“When I lie down here at night, I imagine being under the roof of my home,” says Singarathinam Sellamma, 83, seated among a small group of people outside the divisional secretariat in Puthukkudiyiruppu here.
For about 25 days now, representatives of 49 families have been taking turns and fasting at the entrance of the government’s administrative unit in the small town, staying put under a roadside shelter. Their demand is simple – they want to return to their homes across the road, located on the 19 acres of land that the military has occupied since 2009. Hundreds of families like theirs were displaced in the final phase of the war.
“Why should I live at the mercy of a relative when I have my own home? We have our documents. Why is it so difficult for the government to verify all that and give back our land?” asks Ms. Sellamma, sulking at the number of photocopies she has had to make for different petitions. After losing her son and son-in-law during the war, the only reason she keeps hopes afloat is to “go back home one day”.
While the government has so far released about 9,020 acres that was under military occupation, war-affected people in different parts of the north and east have been protesting incessantly to reclaim the remaining civilian land that is occupied by the military.
On the other side of the road is a small shop, its doors locked up. “That’s where my daughter ran a small grocery store,” Ms. Sellamma points out. Adjacent to it is a gate where two army personnel are seen standing, guarding the entry point. For the displaced families, meeting bureaucratic requirements for title deeds or documentation they may have lost during war years is only part of the challenge. But protesters in Puthukkudiyiruppu and the nearby Keppapilavu, where 84 families were protesting, raise a more fundamental question — why does the army still hold people’s land almost eight years after the war?

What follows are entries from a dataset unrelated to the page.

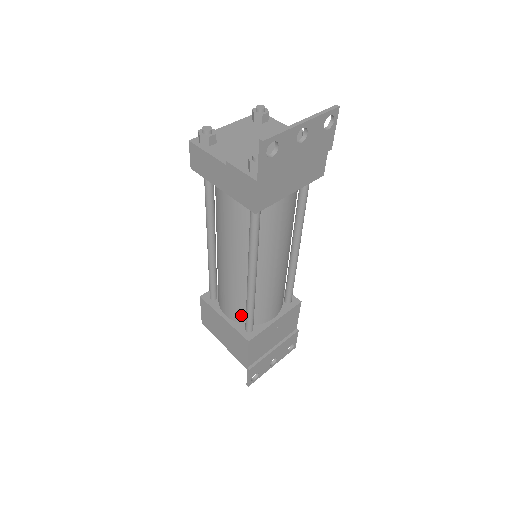
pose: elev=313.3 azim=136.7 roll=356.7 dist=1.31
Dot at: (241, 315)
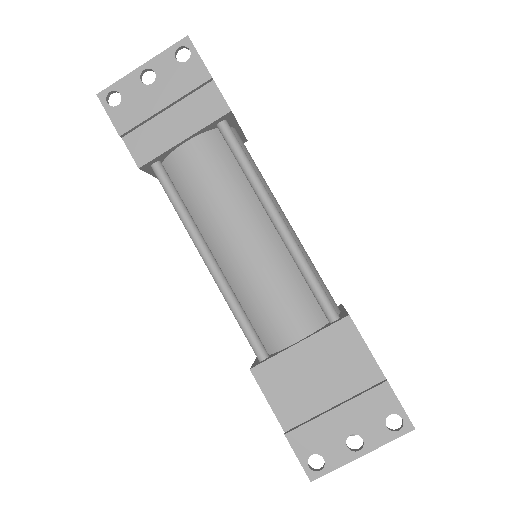
Dot at: occluded
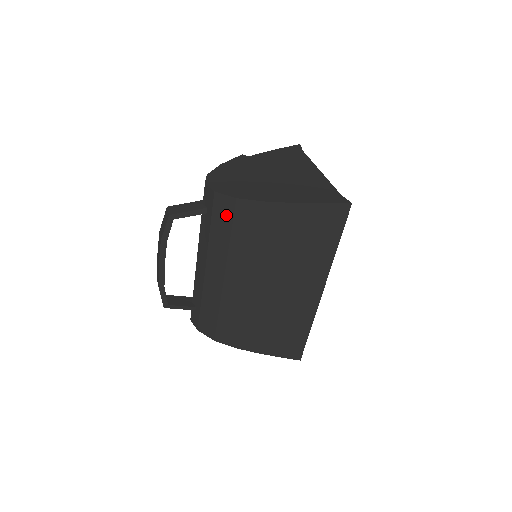
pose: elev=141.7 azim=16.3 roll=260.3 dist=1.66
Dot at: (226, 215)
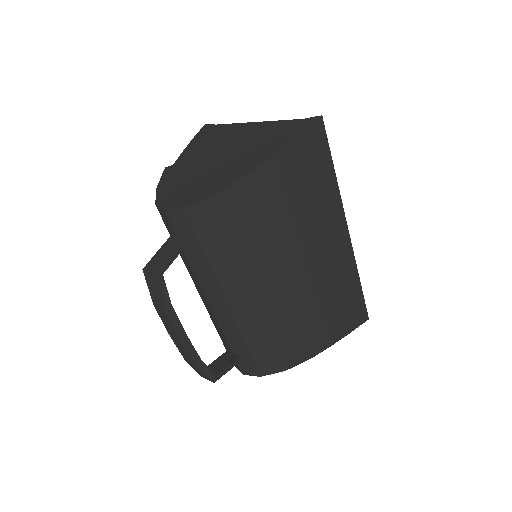
Dot at: (214, 224)
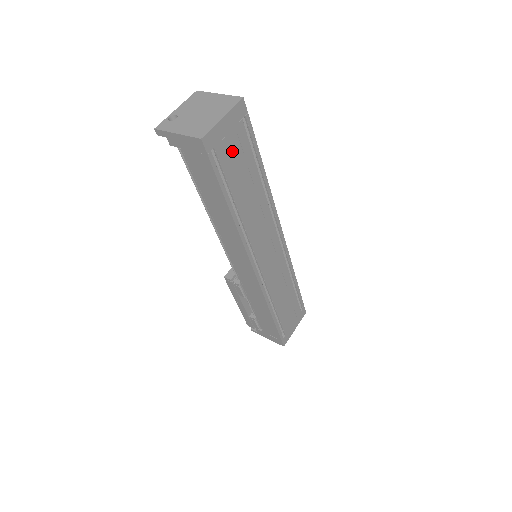
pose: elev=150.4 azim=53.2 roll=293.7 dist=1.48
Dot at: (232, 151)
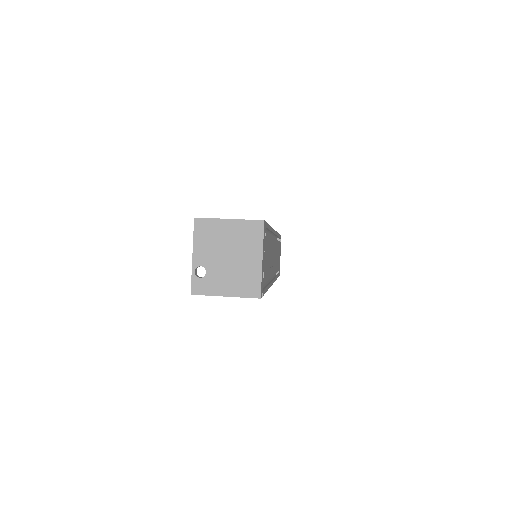
Dot at: (265, 262)
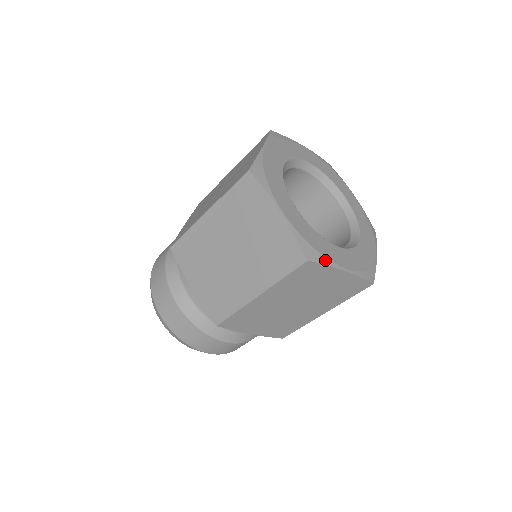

“Local government officials told us they were releasing our lands, asked us all to assemble there and then went back on their word while the army stayed there. That is when we started protesting,” says Krishnakumar Krisanthi of Sooriyapuram village in Keppapilavu. For nearly a month, families have stayed at the protest site, cooking community meals there, while their children study and play about behind the tents put up.
Following a recent meeting with President Maithripala Sirisena on the issue, Leader of Opposition and TNA veteran R. Sampanthan told reporters that the President had agreed to release the land belonging to the people of Mullaitivu by March 4. “We heard the news, but we will not call off our protest till it actually happens,” says Lingeswaran Easan, Ms. Sellamma’s son.

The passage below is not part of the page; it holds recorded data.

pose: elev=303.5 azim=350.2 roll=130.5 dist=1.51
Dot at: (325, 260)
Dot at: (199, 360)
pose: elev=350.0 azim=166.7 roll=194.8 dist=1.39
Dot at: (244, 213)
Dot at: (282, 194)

Although scattered, a key reason for the protests to persist for a month, according to protesters, is the opening up of democratic space.

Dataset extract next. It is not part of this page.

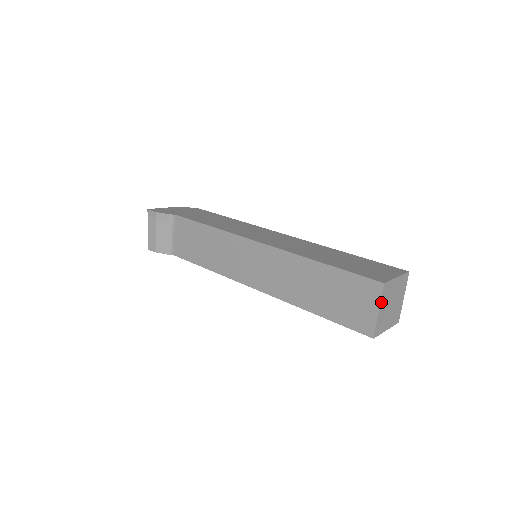
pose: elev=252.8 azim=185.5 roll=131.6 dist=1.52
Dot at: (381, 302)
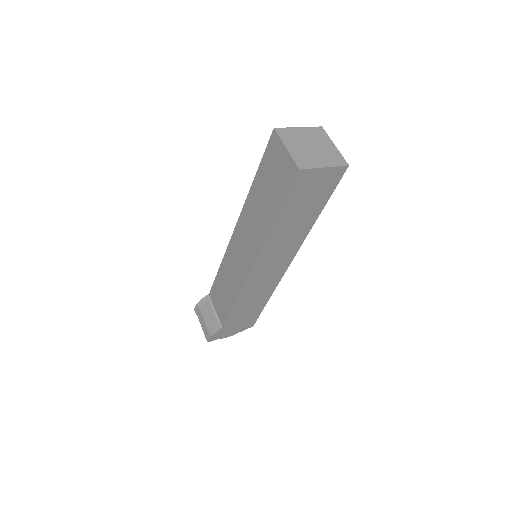
Dot at: (284, 142)
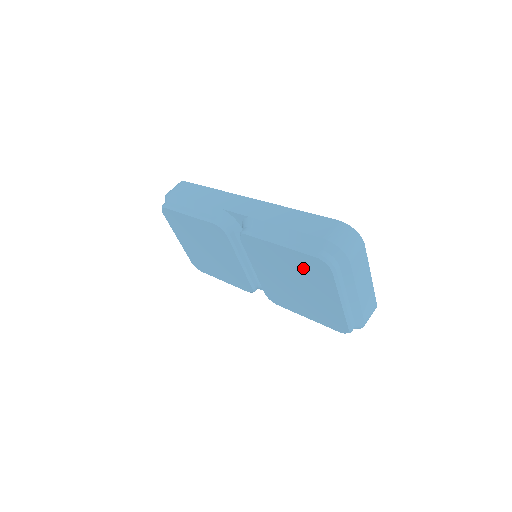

“We could not have done this two years ago,” said Silan, who was part of the Pudukkudiruppu protest, alluding to the high surveillance and intimidation during former President Mahinda Rajapaksa’s time. Not only have the struggles continued, but they have inspired solidarity from fellow villagers and outsiders alike.
Making a nuanced point about the terms of their protest, Mr. Silan says: “We’re not against the Sinhalese people or the army as a whole. We want the army to vacate our land. This message has to go to the south so that the people there appreciate our protest better.”
For many, land is not only “home”, but also “food”. In addition to agricultural land where they cultivated paddy or peanuts, families that once resided in these areas often supplemented their incomes selling coconuts, mangoes or betel leaves growing in their backyard.
“Note that all the recent protests have been about natural resources – access to land or the sea, in case of fishermen, says Mullaitivu fisher leader A. Mariyarasa. “That is because our livelihoods depend on them. Our lives are so intimately tied to the land and sea.”